▶ **Data supplied**
______
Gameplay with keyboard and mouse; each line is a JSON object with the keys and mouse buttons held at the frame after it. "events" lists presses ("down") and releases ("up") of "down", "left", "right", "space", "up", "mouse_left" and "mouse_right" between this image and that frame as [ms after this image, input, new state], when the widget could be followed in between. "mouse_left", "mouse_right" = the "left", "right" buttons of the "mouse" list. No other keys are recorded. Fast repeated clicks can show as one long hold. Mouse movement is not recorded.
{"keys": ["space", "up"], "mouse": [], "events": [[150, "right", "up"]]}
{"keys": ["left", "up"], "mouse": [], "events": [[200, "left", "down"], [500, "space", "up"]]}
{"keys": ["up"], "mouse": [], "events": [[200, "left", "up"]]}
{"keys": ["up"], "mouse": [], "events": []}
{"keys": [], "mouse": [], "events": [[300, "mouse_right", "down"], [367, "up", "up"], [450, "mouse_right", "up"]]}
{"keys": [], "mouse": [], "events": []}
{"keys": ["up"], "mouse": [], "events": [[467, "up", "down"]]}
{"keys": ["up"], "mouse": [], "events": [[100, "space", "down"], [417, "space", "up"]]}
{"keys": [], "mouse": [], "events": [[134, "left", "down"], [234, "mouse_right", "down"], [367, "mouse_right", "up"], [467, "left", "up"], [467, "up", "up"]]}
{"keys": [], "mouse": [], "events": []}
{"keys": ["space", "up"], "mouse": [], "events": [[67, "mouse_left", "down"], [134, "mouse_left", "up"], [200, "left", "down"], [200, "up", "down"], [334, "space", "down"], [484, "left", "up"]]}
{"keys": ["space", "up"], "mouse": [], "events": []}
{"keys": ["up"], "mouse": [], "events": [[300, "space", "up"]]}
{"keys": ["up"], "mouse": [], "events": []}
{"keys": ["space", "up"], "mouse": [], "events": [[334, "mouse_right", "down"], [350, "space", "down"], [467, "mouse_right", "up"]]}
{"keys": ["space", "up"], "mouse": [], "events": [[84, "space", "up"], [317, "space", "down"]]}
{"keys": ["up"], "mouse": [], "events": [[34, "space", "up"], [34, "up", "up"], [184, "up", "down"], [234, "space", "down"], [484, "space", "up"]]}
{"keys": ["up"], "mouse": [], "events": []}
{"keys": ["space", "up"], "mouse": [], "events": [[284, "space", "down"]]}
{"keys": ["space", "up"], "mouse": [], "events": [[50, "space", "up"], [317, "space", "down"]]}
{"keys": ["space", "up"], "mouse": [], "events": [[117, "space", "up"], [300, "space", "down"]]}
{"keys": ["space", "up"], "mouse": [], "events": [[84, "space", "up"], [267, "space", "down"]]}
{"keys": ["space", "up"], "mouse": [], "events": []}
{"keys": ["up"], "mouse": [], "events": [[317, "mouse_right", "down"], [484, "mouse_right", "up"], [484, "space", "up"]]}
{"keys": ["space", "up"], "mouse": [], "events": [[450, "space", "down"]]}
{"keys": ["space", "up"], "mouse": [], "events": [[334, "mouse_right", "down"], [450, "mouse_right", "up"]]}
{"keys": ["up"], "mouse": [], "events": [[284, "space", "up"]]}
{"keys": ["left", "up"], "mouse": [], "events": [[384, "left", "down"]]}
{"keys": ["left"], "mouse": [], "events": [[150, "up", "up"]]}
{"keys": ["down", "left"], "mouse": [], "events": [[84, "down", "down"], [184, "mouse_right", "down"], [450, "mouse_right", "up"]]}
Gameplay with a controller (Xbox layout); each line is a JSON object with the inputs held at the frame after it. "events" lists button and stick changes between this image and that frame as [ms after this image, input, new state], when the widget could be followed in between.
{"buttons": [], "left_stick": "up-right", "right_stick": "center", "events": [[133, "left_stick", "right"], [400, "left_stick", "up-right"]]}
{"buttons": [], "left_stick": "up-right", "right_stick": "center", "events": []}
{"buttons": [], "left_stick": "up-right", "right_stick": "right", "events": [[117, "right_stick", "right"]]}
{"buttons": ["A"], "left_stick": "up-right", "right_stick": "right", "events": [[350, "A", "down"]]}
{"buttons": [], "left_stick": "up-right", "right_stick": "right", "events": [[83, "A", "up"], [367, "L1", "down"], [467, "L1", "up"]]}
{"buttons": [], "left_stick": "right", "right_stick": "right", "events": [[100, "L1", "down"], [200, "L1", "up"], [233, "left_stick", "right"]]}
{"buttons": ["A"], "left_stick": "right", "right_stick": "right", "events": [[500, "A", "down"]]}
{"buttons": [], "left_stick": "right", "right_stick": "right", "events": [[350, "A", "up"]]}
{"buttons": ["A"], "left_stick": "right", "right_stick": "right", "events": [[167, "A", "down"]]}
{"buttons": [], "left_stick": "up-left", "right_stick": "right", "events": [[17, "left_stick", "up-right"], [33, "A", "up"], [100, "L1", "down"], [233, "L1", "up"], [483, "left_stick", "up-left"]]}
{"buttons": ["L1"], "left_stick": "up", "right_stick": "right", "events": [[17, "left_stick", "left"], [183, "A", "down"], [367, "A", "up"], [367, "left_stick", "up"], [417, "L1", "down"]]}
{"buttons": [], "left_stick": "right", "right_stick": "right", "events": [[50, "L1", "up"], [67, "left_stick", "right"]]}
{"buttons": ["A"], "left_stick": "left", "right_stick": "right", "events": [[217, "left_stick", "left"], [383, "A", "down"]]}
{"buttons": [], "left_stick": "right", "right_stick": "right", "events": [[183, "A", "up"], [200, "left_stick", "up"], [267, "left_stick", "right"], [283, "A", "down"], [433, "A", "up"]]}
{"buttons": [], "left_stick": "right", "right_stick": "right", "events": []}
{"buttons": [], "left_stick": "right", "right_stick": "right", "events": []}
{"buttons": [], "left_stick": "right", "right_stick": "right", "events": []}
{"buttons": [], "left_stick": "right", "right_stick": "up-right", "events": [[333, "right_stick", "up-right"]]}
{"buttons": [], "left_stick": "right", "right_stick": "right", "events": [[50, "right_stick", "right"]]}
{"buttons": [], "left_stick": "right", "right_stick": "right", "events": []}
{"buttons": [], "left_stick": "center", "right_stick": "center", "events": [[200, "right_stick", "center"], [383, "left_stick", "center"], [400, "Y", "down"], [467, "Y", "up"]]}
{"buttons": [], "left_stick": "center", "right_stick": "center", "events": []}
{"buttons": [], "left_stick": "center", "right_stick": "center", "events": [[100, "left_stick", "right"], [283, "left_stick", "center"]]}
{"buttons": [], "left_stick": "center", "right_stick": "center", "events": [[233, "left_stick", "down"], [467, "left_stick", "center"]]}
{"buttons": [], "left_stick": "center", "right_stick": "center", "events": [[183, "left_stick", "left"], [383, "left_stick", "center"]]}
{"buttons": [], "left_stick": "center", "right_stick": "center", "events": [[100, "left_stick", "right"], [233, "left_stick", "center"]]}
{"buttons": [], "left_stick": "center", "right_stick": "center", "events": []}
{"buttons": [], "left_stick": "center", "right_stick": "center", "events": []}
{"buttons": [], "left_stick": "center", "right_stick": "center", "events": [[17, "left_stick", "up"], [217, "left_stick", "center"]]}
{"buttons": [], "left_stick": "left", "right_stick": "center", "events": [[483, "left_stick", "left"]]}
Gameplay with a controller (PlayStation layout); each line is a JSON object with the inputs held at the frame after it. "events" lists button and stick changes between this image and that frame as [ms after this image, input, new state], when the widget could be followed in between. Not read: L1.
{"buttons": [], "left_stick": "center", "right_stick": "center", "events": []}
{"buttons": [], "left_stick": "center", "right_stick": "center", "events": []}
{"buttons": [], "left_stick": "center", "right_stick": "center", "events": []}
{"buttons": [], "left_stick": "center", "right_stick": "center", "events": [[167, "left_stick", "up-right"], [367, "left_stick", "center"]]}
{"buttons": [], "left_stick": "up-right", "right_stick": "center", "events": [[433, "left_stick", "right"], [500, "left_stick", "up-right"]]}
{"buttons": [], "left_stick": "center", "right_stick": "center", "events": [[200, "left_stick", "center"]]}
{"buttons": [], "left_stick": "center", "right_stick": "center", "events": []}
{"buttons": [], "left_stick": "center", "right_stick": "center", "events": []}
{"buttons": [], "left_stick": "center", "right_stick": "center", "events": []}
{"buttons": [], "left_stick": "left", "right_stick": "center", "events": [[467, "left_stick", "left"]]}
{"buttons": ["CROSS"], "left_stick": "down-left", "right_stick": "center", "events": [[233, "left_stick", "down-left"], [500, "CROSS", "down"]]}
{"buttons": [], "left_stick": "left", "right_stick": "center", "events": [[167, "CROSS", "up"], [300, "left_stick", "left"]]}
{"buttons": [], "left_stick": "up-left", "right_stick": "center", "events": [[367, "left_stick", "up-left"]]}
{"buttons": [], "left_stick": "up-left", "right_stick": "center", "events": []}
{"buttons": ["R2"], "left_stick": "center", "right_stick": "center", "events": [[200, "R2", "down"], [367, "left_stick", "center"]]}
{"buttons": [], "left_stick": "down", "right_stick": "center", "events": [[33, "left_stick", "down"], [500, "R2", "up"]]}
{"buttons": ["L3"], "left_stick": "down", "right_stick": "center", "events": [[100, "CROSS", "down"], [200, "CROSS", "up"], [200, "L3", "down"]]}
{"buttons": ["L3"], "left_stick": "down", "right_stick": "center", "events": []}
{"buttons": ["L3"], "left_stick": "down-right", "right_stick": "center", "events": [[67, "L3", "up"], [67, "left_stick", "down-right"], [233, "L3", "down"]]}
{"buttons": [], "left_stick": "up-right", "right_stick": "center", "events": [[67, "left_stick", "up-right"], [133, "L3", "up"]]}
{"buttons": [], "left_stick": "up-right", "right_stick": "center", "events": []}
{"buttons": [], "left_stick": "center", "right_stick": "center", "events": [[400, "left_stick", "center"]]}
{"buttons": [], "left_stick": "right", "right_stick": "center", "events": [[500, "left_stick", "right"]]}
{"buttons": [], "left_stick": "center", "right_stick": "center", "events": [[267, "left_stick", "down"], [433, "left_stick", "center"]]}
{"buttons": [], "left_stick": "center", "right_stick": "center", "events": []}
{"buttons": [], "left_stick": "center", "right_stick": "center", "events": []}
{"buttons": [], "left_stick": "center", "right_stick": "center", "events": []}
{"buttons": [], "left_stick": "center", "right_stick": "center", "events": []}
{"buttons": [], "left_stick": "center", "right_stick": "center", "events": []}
______
▶ **Exercise**
Look through the listing and return each line containing the word "CROSS".

▶ **Answer to this exercise**
{"buttons": ["CROSS"], "left_stick": "down-left", "right_stick": "center", "events": [[233, "left_stick", "down-left"], [500, "CROSS", "down"]]}
{"buttons": [], "left_stick": "left", "right_stick": "center", "events": [[167, "CROSS", "up"], [300, "left_stick", "left"]]}
{"buttons": ["L3"], "left_stick": "down", "right_stick": "center", "events": [[100, "CROSS", "down"], [200, "CROSS", "up"], [200, "L3", "down"]]}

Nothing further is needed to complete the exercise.